The Gambia Technical Training Institute (GTTI) this week provided its first CO2 and hydrocarbon training in collaboration with the Gambian National Environment Agency (NEA).

The GTTI training workshop for entrepreneurs and technicians on hydrocarbon and CO2 management in refrigerators and air conditioning was funded by a UNIDO project.

The training, held on the GTTI’s premises, was aimed at familiarising attendees with the use of CO2 and hydrocarbons and providing access to modern equipment – provided by UNIDO – to reduce greenhouse emissions associated with industrial and domestic RAC facilities in The Gambia.

Speaking at the opening ceremony, GTTI Director Jahou S. Faal said the GTTI, in fulfilment of its mandate, aims to address the mid-level manpower needs of The Gambia and its partners.
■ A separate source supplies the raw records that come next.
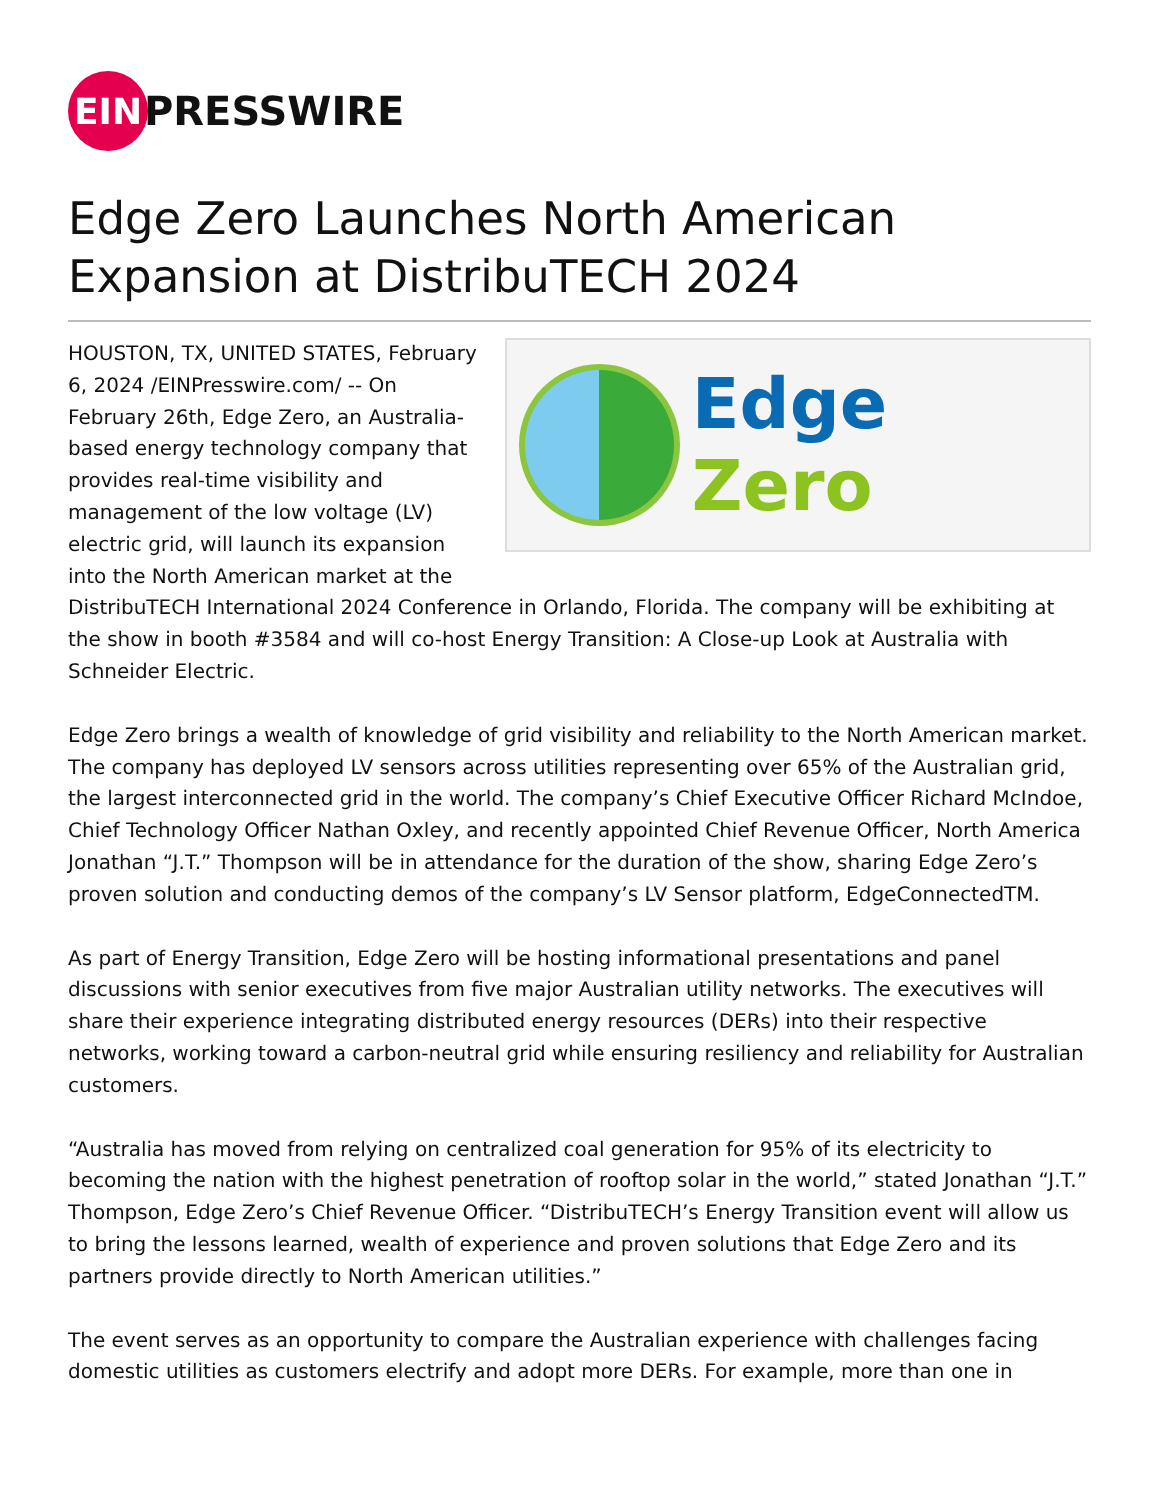EIN
PRESSWIRE
Edge Zero Launches North American Expansion at DistribuTECH 2024
Edge Zero
HOUSTON, TX, UNITED STATES, February 6, 2024 /EINPresswire.com/ -- On February 26th, Edge Zero, an Australia-based energy technology company that provides real-time visibility and management of the low voltage (LV) electric grid, will launch its expansion into the North American market at the DistribuTECH International 2024 Conference in Orlando, Florida. The company will be exhibiting at the show in booth #3584 and will co-host Energy Transition: A Close-up Look at Australia with Schneider Electric.
Edge Zero brings a wealth of knowledge of grid visibility and reliability to the North American market. The company has deployed LV sensors across utilities representing over 65% of the Australian grid, the largest interconnected grid in the world. The company’s Chief Executive Officer Richard McIndoe, Chief Technology Officer Nathan Oxley, and recently appointed Chief Revenue Officer, North America Jonathan “J.T.” Thompson will be in attendance for the duration of the show, sharing Edge Zero’s proven solution and conducting demos of the company’s LV Sensor platform, EdgeConnectedTM.
As part of Energy Transition, Edge Zero will be hosting informational presentations and panel discussions with senior executives from five major Australian utility networks. The executives will share their experience integrating distributed energy resources (DERs) into their respective networks, working toward a carbon-neutral grid while ensuring resiliency and reliability for Australian customers.
“Australia has moved from relying on centralized coal generation for 95% of its electricity to becoming the nation with the highest penetration of rooftop solar in the world,” stated Jonathan “J.T.” Thompson, Edge Zero’s Chief Revenue Officer. “DistribuTECH’s Energy Transition event will allow us to bring the lessons learned, wealth of experience and proven solutions that Edge Zero and its partners provide directly to North American utilities.”
The event serves as an opportunity to compare the Australian experience with challenges facing domestic utilities as customers electrify and adopt more DERs. For example, more than one in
As a technical and vocational education and training (TVET) provider, under a UN scheme, Faal said the engineering department is fully equipped with standard equipment to meet the training needs and to promote natural refrigerants for refrigeration and air conditioning applications.

This training is an opportunity to learn and adopt good practice in the use of natural refrigerants as recommended as alternatives to the use of hydrochloroflorocarbons (HCFCs).
– 
 Jahou S. Faal GTTI's Director

“This training is an opportunity to learn and adopt good practice in the use of natural refrigerants as recommended as alternatives to the use of hydrochloroflorocarbons (HCFCs),” she said. 

Lamin Komma, from the SPO coastal and marine unit in the Gambian NEA, said that HCFCs are powerful man-made greenhouse gases primarily used in air conditioning, refrigeration and foam insulation and are thousands of times more potent than carbon dioxide.

He said the training would help participants to make the change to R290 in the Gambia’s air conditioning systems.

The GTTI will also work on other environment-related issues like energy efficiency projects and renewable energy. Komma said this would ensure that the environment is kept clean and avoids pollution.